Washington, D.C. — The recent rise in violent crime is top of mind for voters and lawmakers alike, and the one common driver largely responsible for the increase in violent crime, in both rural and metro areas, is guns. Nationally, 80 percent of homicides in 2020 were committed with a gun, and gun homicides rose by 35 percent from 2019 to 2020—the largest annual increase on record. Despite the skyrocketing rate of gun violence, a new CAP analysis released today finds that the media has failed to adequately highlight guns as the true driver of rising violent crime in its coverage.
For example, the analysis finds:
- Only 3.5 percent of stories from news outlets that mention “homicides” or “murders” in their headlines or metadata also mentioned the word “gun” or a synonymous variation over the past year.
- In the year preceding the Uvalde, Texas, shooting, only 8 percent of online stories in popular mainstream outlets mentioning “murders” or “homicides” in their headline or metadata include any mention of “guns” or similar variation in their headline or metadata.
- Only 11 percent of online stories in mainstream outlets mentioning a “rise” or “increase” in “violent crime” in their headline or metadata include any mention of guns.
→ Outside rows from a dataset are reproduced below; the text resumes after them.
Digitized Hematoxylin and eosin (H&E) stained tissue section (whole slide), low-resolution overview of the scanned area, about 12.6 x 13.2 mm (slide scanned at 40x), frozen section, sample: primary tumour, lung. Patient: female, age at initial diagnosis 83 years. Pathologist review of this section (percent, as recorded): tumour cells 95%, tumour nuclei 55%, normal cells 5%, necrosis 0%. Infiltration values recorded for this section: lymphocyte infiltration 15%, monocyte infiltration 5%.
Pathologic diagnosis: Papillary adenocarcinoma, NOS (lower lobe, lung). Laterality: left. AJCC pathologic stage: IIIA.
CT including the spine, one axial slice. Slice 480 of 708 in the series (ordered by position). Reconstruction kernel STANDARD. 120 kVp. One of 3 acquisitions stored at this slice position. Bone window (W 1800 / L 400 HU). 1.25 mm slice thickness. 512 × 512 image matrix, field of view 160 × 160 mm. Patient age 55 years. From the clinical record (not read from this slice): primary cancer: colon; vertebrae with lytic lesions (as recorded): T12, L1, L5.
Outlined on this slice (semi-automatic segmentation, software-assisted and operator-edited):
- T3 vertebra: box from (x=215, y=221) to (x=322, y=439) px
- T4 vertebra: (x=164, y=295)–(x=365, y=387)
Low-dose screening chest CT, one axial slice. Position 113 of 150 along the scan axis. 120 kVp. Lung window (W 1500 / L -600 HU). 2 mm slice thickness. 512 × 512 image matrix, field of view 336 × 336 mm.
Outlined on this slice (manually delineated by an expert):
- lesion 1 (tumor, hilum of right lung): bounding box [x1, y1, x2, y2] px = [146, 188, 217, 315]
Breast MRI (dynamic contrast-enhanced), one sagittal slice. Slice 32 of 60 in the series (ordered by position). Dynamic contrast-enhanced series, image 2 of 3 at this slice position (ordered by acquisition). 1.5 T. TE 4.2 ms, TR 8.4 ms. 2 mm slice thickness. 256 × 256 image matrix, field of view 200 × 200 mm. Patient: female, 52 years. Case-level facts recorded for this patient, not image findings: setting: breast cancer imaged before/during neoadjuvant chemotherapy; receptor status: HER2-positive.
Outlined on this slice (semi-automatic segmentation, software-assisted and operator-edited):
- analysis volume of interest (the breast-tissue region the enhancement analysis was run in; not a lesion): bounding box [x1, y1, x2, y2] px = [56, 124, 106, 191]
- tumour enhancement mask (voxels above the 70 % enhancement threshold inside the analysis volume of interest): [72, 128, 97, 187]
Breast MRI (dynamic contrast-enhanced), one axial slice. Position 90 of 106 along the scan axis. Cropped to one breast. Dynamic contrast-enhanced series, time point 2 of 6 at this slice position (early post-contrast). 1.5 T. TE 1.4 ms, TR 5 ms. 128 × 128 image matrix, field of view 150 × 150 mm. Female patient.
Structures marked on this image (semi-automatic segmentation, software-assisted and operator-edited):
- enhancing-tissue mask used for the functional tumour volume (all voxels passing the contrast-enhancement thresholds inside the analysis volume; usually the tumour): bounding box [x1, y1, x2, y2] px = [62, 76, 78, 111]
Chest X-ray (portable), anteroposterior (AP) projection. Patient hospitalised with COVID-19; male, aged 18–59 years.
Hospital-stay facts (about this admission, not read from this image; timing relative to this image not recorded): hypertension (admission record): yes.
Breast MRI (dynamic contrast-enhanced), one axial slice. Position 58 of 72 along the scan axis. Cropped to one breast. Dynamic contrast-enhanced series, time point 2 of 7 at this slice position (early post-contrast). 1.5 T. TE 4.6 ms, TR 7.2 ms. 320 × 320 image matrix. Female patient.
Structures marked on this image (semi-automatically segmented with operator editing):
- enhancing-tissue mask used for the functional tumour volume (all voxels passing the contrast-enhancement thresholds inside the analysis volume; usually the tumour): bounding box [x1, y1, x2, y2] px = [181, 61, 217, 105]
- Guns were only mentioned within 15 seconds of the mention of “homicides” 29 percent of the time on major cable news networks, including 48 percent on CNN, 15 percent on Fox News, and 62 percent on MSNBC.
“Newsrooms have a responsibility to fairly and accurately report on these issues, and they should not take for granted that their audiences build gun violence into their assumptions about violent crime,” said Will Ragland, senior director of the Advocacy team at CAP and author of the analysis. “The public needs to understand that gun violence is the primary driver of violent crime, and policymakers at all levels of government must strengthen gun laws, which evidence shows can reverse this trend.”